David Stern: NBA Should ‘probably’ Remove Medical Marijuana From Banned List

David Stern, NBA commissioner
Nathaniel S. Butler/NBAE

Advocates for the use of medical marijuana in professional sports just got a big ally: former NBA commissioner David Stern.

It’s “probably” the right time for the league to allow players to use medical marijuana for treating injuries, Stern said in an interview with former NBA player Al Harrington for a documentary on LeBron James’ Uninterrupted media platform.

“I’m now at the point where, personally, I think it probably should be removed from the banned list,” Stern said. “You’ve persuaded me.”

Ironically, it was Stern who previously tightened NBA rules on marijuana during his time as commissioner from 1984 to 2014.

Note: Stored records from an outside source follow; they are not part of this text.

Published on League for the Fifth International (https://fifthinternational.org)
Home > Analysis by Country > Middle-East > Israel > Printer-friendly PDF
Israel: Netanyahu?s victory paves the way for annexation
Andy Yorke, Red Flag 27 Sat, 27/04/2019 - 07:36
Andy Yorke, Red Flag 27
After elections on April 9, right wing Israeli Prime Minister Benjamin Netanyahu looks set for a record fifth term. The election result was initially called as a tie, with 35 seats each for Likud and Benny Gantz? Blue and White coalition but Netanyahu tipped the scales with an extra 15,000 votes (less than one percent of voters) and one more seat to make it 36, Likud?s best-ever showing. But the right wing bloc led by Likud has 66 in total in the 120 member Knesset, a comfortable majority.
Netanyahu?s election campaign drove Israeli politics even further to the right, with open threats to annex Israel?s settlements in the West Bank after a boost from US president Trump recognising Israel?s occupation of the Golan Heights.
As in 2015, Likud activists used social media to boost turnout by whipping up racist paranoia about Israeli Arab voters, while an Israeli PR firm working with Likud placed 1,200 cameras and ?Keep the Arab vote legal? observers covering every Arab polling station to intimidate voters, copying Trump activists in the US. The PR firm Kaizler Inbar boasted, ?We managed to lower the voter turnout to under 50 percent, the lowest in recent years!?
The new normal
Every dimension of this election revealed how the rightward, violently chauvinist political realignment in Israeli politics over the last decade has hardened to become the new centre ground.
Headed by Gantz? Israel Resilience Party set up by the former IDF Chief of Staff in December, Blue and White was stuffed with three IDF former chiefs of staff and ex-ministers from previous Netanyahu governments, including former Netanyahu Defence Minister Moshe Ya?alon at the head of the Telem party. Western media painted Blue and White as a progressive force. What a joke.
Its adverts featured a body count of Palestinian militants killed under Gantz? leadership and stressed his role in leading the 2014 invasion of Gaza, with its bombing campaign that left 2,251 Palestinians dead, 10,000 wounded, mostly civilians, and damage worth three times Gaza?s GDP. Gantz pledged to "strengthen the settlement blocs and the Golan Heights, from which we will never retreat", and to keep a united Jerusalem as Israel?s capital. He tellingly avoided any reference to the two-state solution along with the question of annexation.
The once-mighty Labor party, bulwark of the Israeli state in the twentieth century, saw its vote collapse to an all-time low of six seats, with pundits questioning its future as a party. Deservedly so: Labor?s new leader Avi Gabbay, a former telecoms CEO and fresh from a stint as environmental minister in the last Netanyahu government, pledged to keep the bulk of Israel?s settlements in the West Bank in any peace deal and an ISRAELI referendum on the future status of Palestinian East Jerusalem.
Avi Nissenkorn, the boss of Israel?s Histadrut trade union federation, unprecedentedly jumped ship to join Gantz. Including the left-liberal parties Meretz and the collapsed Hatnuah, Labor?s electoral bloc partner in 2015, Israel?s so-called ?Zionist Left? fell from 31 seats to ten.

“It was generally known at some point, until we tightened the rules, that a lot of our players were smoking a lot of marijuana,” Stern said to Harrington. “In fact, some of our players came to us and said, ‘Some of these guys are high coming into the game.’ But we began tightening it up, and at that time, people accepted the generally held wisdom that marijuana was a gateway drug and that if you start smoking, you’re liable to go on to bigger and better stuff.”

Stern cited the current overall perception of marijuana in society and a CNN series on medical marijuana as the main reasons for his change of stance. He added: “There’s universal agreement that marijuana for medical purposes should be completely legal.”

In his conversation with Stern, Harrington described how he used CBD, a marijuana derivative, to help recoever from a “botched knee surgery”.

“I think all of the leagues are now appropriately focused on player training, structuring of the right parts of their body, player rehabilitation in the case of injury, player nutrition, player this, player that,” Stern said. “This should be a part of that conversation. Can you imagine if we could create a situation where every superstar was able to play one additional year?”

Current NBA commissioner Adam Silver has been cagey about the possibility of a change in the league’s stance. “I would say it’s something we will look at,” Silver said when asked about the future of medical marijuana during a Reddit interview in August. “I’m very interested in the science when it comes to medical marijuana.”

The NBA has no current plans to change any marijuana policies, NBA spokesman Mike Bass stated in the wake of Stern’s comments. “While Commissioner Silver has said that we are interested in better understanding the safety and efficacy of medical marijuana, our position remains unchanged regarding the use by current NBA players of marijuana for recreational purposes,” Bass said.